The first DataSet is simple, its a readonly, fetch rss items from a static URL.
catalog entry:
rss_feed_extract:
type: kedro_workbench.extras.datasets.RSSDataSet.RSSFeedExtract
url: https://api.msrc.microsoft.com/update-guide/rss
class definition
class RSSFeedExtract(AbstractDataSet):
def __init__(self, url: str):
self._url = url <- how/when does kedro pass this from the catalog entry?
def _save():
DataSetError
def _load():
dictionary=feedparser(self._url)
#some minor processing
return {dictionary}
the function mapped to the node definition
def extract_rss_feed() -> Dict[str, Any]:
raw_rss_feed = RSSFeedExtract() <- do I manually pass the catalog property here or does kedro?
raw_rss_feed.load() <- do I manually call the load method or does the pipeline?
return {'key_1':'value_1', 'key_2': 'value_2'}
the node definition in the pipeline
node(
func=extract_rss_feed,
inputs=None, <- not sure if I'm supposed to pass the dataset name here or not
outputs='rss_feed_for_transforming',
name="extract_rss_feed",
),
when I try to run the above, I get the following error:
TypeError: RSSFeedExtract.__init__() missing 1 required positional argument: 'url'
So I just need some help understanding how to pass catalog properties into the DataSet classes
I tried to create an instance of the built-in APIDataset and I got that working but I didn't need to pass the url property to the function/node calling it, so I'm not sure what I'm doing wrong here. My thinking was that the node doesn't take an input because it is fetching data so inputs=None.

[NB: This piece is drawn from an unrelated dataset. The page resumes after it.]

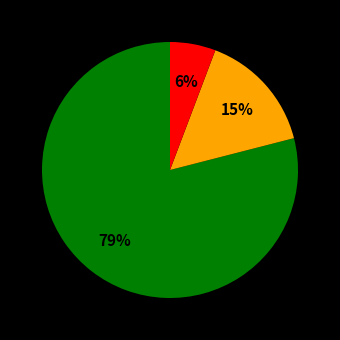

Is there a majority slice in this chart?

Yes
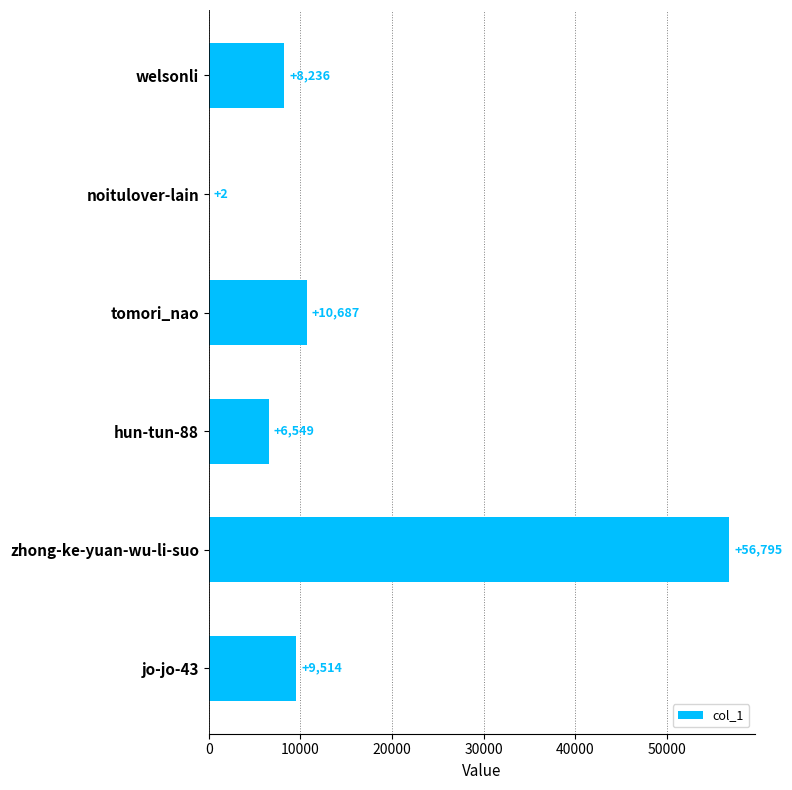

Does the chart contain stacked bars?

No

But maybe I'm supposed to set inputs='rss_feed_extract'? I'm not clear.
What I want is to create a class that fetches rss items and returns a dictionary of the items and I want the node that references it to output an in-memory DataSet of the dictionary that I can pass into the next node to filter and transform the feed items.

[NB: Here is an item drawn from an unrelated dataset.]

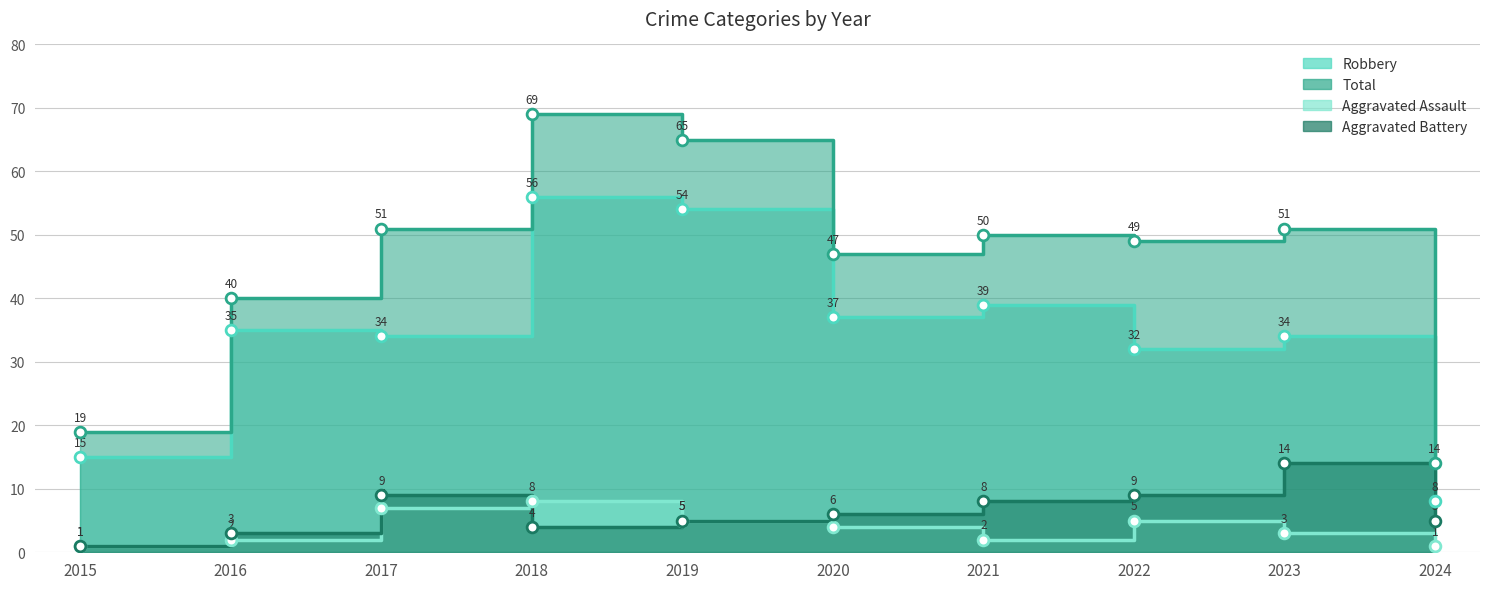

Which series has the largest Y range (max minus min)?

Total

Any guidance is appreciated.
Yes, you're supposed to pass the dataset name as input
to the node and also to make the node function (in your case extract_rss_feed
not use the dataset class directly.
Kedro first instantiates the *Dataset
class with the appropriate arguments from the YAML file, in your case url
, and then passes the return value of .load()
to the node function.
As a result, your node functions never see *Dataset
objects, only primitive types (or whatever you return from _load
). For example, nodes matched to a pandas.CSVDataSet
would not see a CSVDataSet
, but a pd.DataFrame
.
Your code would look like this:
# pipeline.py
...
node(
func=extract_rss_feed,
inputs='rss_feed_extract',
outputs='rss_feed_for_transforming',
name="extract_rss_feed",
),
# nodes.py
def extract_rss_feed(feed: Dict) -> Dict:
return {"key1": feed["key1"], "key2": feed["key2"]}